I see the oasis too, but a field of hairgrass would ruin that view as well as the idea of an island. You keep trying to change it into a hill in a pasture or something. Don't worry Robert, we don't expect you to 'get' everything. :wink: 

Maybe dark blue gravel and a sky blue background with some puffy light areas to represent clouds...... 

:doubt: 

maybe not


----------



## Phil Edwards (Jan 22, 2004)

Robert,

There's no need to be sorry. Art is viewed differently by every person who looks at it and every view is valid. That's what's so great about it! Your views of an oasis and/or pasture describe it well also. One of the things I see every time I look at this tank is one of those huge Oaks growing alone in the middle of a field. That's certainly not an island in the literal sense, but it is a strong structure in the middle of an otherwise empty plane. 

Best,
Phil


----------



## Gomer (Feb 2, 2004)

> Maybe dark blue gravel and a sky blue background with some puffy light areas to represent clouds......

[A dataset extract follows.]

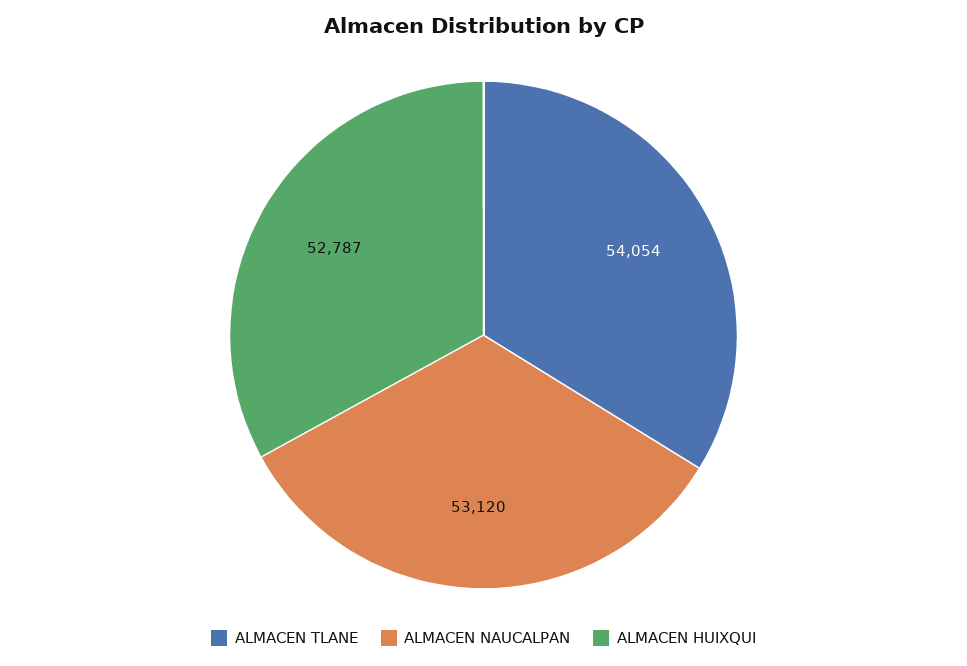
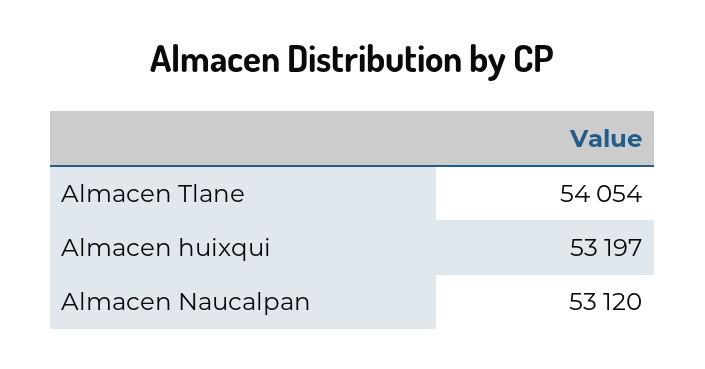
ALMACEN HUIXQUI: 52787 -> 53197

PINK GRAVEL!!!!! ...cotton candy pink is the only way to go 

While not a constructive/destructive criticism, I must say that I too really enjoyed this piece of artistry in the last AGA contest. Fresh ideas aren't often executed well IMO, but this one definate is


----------



## Robert Hudson (Feb 5, 2004)

I get it! Honestly I do. I guess I just don't appreaciate it. I will say one thing, Ricky appears to be the first person seriously trying to incorporate abstract and symbolic art into the aquarium. I am just more of a traditionilist I suppose.

There would be more sutle ways of emphasising the island and still make it more natural looking. Instead of a bare substrate there could be an array of rocks and wood intermixed with little sparse tufts of hairgrass or something along that line. It is engaging to look at though. Every time I go back and look at it I see something I hadn't noticed before.

The japanese one that Carlos shows above I am not real crazy about either, but it looks more natural. Even with bare substrate showing.


----------



## Ben Belton (Mar 14, 2004)

This tank was the wallpaper on my computer for about a year. It's amazing, and Jeff beat me to all the things I would say about it. 

When you look at a design by a famous architect, you don't say, "That doesn't remind me of anything I know, therefore I don't like it." You look at if for the form, layout, shape, use of space, contrast, and other design/stylistic components. Same with this aquascape. The proportions, shadows, highlights, and other elements make you want to look at it all day. It's outta the box... the glass box  

This tank looks just as good in person too which is hard to achieve. You can see the flaws of many aquascapes (like mine) when you're standing at the glass. Hehehe... this tank is dry at the moment. Ricky has taken the black rim off and trying to make an open top tank. Not sure what he will do next.


----------